Corticospinal tract involvement occurs with the initial attack of MS in 32% to 41% of patients (36-39), but it is present to a significant degree in 62% (37,39) of patients with chronic disease. Symptoms may also include "heaviness," ''stiffness,'' or even, pain in an extremity. The legs are much more frequently involved than the arms; when both are involved, symptoms in the legs usually appear earlier. Involvement often begins with one leg, but in most patients, both are eventually affected, although the severity may be quite asymmetric. Signs of corticospinal tract pathology may be as minimal as abnormal reflex activity, but the disease frequently progresses to severe spastic paraparesis. Hyperactivity of the deep tendon reflexes, often including crossed tibioadductor and puboadductor reflexes, is seen in most patients.
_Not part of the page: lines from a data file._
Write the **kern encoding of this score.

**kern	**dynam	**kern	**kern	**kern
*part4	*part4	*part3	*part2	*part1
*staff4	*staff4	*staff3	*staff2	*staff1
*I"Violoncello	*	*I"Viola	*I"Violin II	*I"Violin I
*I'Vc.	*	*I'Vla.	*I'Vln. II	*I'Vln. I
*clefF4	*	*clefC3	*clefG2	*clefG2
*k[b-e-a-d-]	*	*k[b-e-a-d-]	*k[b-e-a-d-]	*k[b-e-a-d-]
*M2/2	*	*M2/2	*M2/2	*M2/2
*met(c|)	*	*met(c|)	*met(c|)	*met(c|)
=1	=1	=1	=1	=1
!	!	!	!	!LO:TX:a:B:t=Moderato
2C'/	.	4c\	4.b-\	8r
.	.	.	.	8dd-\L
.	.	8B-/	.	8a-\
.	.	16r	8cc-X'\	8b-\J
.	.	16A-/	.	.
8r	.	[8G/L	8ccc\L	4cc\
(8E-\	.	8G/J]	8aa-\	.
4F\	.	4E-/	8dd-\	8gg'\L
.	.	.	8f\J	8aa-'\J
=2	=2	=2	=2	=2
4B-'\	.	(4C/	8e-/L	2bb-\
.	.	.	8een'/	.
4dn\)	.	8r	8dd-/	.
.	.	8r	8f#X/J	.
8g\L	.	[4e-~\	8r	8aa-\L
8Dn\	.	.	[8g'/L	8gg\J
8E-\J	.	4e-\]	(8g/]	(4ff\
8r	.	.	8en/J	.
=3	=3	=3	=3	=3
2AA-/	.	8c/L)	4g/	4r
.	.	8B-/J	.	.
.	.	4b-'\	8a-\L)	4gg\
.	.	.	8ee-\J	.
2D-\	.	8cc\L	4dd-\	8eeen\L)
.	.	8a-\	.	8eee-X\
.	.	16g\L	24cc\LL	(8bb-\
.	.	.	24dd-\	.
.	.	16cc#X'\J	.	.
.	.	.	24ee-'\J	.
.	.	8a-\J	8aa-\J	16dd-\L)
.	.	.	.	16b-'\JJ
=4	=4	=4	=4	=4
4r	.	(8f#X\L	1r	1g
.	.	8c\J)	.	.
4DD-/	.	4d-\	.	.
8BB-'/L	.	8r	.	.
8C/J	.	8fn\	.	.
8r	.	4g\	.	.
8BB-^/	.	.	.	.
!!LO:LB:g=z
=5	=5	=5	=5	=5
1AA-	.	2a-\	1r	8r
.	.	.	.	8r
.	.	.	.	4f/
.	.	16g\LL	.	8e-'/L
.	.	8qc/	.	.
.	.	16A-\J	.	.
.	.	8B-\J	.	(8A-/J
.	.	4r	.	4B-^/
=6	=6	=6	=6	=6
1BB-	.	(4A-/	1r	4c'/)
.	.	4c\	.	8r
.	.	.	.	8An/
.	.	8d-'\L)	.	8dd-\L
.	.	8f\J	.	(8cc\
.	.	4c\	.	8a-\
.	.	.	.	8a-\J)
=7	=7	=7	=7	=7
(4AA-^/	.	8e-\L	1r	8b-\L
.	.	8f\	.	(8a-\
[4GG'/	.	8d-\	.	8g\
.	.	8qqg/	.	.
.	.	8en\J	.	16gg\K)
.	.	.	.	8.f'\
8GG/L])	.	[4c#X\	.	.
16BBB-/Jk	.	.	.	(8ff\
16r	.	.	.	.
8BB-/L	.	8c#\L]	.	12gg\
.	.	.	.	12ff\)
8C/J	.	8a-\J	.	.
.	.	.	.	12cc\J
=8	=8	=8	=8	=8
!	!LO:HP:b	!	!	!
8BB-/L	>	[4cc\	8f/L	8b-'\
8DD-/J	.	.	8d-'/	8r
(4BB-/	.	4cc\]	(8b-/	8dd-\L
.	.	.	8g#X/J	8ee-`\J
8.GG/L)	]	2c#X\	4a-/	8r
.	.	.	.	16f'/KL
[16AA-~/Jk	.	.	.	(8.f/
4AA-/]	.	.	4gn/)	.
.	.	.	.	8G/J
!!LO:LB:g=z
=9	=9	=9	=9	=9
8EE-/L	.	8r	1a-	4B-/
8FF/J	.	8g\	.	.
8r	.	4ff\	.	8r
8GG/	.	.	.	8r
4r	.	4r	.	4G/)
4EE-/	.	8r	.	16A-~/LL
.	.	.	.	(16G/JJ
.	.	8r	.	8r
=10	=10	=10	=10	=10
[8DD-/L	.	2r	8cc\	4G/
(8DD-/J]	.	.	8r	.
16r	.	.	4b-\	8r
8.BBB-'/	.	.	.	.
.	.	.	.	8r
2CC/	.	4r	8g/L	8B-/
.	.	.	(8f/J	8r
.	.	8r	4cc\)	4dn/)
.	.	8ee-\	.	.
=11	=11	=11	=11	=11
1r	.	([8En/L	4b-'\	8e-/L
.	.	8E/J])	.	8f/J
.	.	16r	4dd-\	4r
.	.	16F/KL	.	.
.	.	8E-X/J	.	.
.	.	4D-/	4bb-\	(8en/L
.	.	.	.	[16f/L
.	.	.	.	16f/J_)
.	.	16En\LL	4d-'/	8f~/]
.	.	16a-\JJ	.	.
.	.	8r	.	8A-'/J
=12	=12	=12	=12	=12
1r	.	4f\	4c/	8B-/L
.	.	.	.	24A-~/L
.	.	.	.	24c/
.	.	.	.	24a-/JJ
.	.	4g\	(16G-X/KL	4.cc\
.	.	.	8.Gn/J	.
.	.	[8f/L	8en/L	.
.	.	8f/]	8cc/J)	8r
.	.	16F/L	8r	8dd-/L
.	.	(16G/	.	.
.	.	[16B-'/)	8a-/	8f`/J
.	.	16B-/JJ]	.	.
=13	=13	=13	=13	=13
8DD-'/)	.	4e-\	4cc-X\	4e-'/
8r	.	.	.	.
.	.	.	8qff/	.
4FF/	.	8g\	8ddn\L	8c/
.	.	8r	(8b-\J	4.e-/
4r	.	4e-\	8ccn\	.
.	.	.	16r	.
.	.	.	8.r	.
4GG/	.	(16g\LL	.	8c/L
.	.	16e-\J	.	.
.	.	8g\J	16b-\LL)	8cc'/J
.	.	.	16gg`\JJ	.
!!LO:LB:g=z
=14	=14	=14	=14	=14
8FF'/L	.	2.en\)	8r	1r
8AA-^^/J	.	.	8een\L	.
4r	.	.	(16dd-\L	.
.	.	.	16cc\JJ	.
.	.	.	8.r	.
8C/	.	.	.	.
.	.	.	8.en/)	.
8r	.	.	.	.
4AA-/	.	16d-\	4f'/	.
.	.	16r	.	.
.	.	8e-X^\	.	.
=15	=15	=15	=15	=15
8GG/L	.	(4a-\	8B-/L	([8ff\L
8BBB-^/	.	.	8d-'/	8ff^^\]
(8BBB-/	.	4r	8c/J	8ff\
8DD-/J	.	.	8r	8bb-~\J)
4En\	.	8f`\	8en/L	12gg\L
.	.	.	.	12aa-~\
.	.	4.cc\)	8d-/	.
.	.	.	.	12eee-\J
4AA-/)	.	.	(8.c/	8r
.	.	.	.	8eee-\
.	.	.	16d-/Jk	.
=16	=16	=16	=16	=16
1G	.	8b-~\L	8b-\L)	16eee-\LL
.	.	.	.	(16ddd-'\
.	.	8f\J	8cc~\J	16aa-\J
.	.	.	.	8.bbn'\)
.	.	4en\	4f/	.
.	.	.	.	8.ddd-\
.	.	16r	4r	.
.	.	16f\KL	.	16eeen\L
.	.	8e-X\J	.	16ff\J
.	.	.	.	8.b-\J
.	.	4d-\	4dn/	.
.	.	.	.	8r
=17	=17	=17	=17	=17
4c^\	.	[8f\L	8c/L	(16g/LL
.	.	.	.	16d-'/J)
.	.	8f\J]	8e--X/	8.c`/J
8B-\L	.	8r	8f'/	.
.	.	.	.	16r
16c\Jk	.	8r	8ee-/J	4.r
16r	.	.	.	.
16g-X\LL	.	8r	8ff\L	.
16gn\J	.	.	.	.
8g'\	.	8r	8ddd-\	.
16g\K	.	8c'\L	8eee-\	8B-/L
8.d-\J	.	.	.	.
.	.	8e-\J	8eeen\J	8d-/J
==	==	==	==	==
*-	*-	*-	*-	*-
Clonus, which may be sustained and severe, is often present. This is most common at the ankle, but it may be found at other sites as well. The Babinski reflex is frequently present, at times as the only manifestation of corticospinal tract dysfunction.
Spasticity is very commonly seen in the legs, but may also occur in the arms. At times this abnormality actually helps a paretic patient walk (40,41), but in other patients it may produce discomfort or pain, cause flexor or extensor spasm (42,43), or interfere with personal hygiene (adductor spasticity). In addition, spasticity may result in disturbed sleep or interference with sitting. If inadequately addressed and treated, it may ultimately result in irreversible joint contractures. Patients themselves complain of stiffness, cramps, spasm, or pain. In the upper extremity, weakness often predominates in the distal musculature. At times, this is accompanied by extensive atrophy, presumably reflecting demyelination in the root entry zones of the spinal cord (36).
Corticospinal tract involvement most often results from demyelination within the spinal cord, although other sites, including the medullary pyramids, basis pontis, cerebral peduncles, and deep hemispheric white matter, may also be involved (44). A hemiparetic pattern of motor weakness may be seen, but is uncommon. Indeed, on occasion MS may present with the acute onset of hemiparesis including the face (45) and may clinically look like lacunar infarction. Despite an initial appearance suggesting a vascular etiology, MRI may lead to the diagnosis of MS, with lesions most often evident in the posterior limb of the internal capsule. Subtle abnormalities of bimanual coordination have recently been reported in MS, presumably from involvement of the corpus callosum (46).